* [Исходный текст]
• • • • •

ВД Незычный, далекий от оперности звук Лежневой в музыке Рахманинова действительно производит революционный эффект после десятков привычных трактовок его вокальной музыки. И оказывается, исполнять его в такой манере не только можно, но и нужно хотя бы ради оздоровления мейнстримной традиции.

АМ Я подхожу к этому не со стороны широких стилистических систем координат, но с точки зрения непосредственно авторского текста, который, на мой взгляд, только так и можно исполнять. Рахманинов невероятно популярен во всем мире – и в России, и на Западе, концертов с его музыкой больше, чем у какого-либо другого композитора. При этом когда я оказываюсь в высокоинтеллектуальных немецко- или англоязычных кругах, меня не покидает чувство, что его не понимают, начиная с господина Бренделя, который повесил на него ярлыки, или Адорно, у которого сочинения Рахманинова имеют репутацию типа «романтизм, луна и так далее». Играя этого композитора, чаще всего делают упор на громкость и одномерность, а у него все сложнее устроено. Когда я в Варшаве слушал, как Михаил Плетнев исполняет Второй концерт, ловил себя на мысли, будто это другая музыка, другой инструмент, хотя прекрасно знаю этот концерт, этот зал, выступал как солист, когда Плетнев дирижировал. Он играл негромко, но при этом каждая деталь была высвечена.

Нечто похожее происходит с Бахом – все знают гениальные сочинения вроде «Страстей по Матфею» или Высокой мессы, но девяносто процентов самых потрясающих вещей спрятано в кантатах, которые никто не слушает.

ВД Романсы Рахманинова вы записали на Steinway композитора в его доме в «Сенаре». Инструмент помог найти правильную интонацию?

АМ Я играл на этом рояле, вокруг которого было невероятное количество мифов, еще в 2013 году, когда в Люцерне был фестиваль, посвященный России, и организатор попросил меня курировать некоторую его часть. Рояль из «Сенара» тогда вывезли впервые, когда там еще жили наследники. Вообще, «Сенар» оказался капсулой времени. Помню, как зашел в этот дом, где все было не тронуто. Там и сейчас-то все не тронуто, но хотя бы все архивные материалы и рукописи уже вывезены в Библиотеку Конгресса. Рояль там невероятный, на нем Михаил Плетнев записал для Deutsche Grammophon «Вариации на тему Корелли», которые и сочинялись за этим инструментом.

ВД Стены «Сенара» тоже помогали во время записи?

• • • • •

* [Задание 1] Верните все строки листинга, где встречается слово «文章链接».
Листинг никак не связан с исходным текстом.

• • • • •

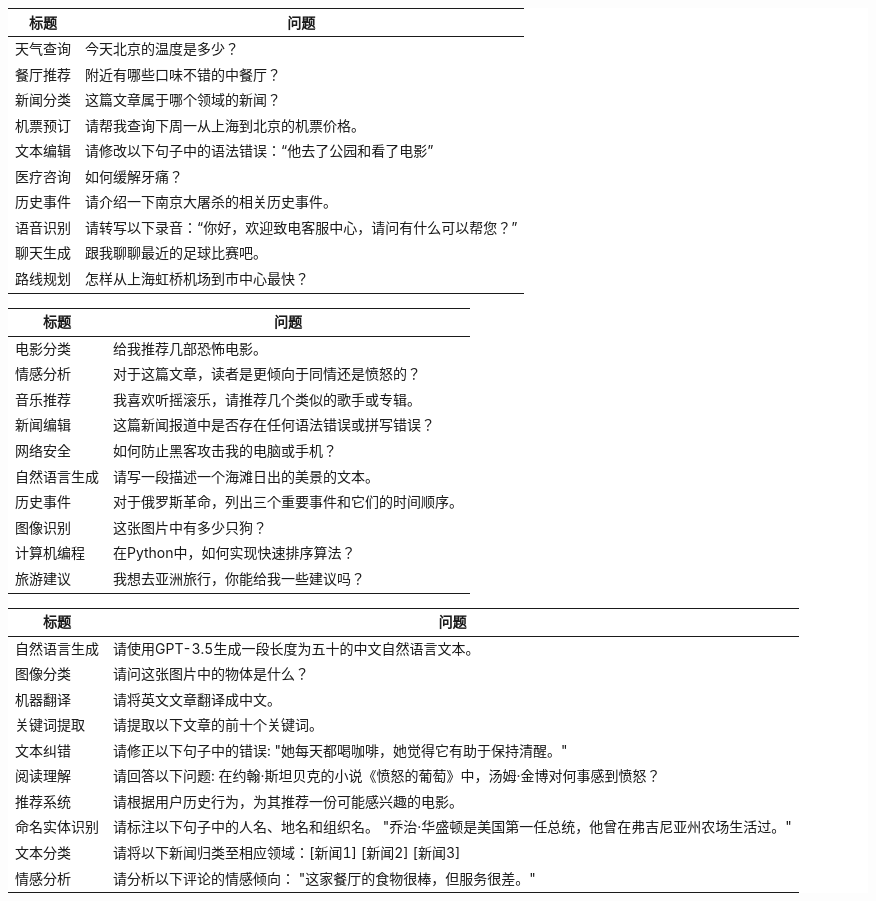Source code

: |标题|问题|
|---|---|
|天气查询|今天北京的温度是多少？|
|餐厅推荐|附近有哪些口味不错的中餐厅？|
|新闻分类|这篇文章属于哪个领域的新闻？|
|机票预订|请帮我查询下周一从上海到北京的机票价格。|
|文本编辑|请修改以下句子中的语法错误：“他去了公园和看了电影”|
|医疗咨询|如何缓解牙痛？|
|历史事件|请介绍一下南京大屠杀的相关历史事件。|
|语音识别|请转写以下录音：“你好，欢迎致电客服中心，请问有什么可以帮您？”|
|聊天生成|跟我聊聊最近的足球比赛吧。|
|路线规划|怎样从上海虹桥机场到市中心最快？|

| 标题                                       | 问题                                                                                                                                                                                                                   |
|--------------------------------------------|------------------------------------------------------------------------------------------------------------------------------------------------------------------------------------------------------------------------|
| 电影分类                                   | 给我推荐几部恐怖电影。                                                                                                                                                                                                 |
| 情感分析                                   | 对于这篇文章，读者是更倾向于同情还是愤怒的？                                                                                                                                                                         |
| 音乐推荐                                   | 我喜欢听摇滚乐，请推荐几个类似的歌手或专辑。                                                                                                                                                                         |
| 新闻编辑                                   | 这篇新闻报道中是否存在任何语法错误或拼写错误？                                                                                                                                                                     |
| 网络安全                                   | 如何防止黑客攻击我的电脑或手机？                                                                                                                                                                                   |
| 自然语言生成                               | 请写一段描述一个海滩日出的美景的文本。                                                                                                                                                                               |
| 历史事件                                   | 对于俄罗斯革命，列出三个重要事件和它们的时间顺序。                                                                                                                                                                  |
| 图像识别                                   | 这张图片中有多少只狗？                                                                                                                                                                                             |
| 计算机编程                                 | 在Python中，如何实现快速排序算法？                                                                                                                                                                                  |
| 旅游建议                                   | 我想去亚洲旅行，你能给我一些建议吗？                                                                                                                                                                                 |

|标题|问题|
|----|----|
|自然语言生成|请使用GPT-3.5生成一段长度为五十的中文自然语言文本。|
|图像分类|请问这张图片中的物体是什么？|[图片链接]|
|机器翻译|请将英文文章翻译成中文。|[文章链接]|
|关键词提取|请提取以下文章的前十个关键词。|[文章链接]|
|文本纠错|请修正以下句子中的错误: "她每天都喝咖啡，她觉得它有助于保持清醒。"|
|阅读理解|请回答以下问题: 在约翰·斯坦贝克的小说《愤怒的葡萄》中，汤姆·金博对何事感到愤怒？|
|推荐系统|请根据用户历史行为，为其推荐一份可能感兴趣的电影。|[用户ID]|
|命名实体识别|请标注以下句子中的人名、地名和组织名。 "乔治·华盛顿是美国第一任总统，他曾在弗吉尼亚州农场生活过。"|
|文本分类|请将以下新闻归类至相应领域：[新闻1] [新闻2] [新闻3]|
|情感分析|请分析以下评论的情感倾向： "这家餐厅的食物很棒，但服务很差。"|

• • • • •

* [Задание 2] Какое произведение, согласно исходному тексту, Михаил Плетнев записал для Deutsche Grammophon на рояле из «Сенара»?

* [Решение 1]
|机器翻译|请将英文文章翻译成中文。|[文章链接]|
|关键词提取|请提取以下文章的前十个关键词。|[文章链接]|

* [Решение 2] «Вариации на тему Корелли».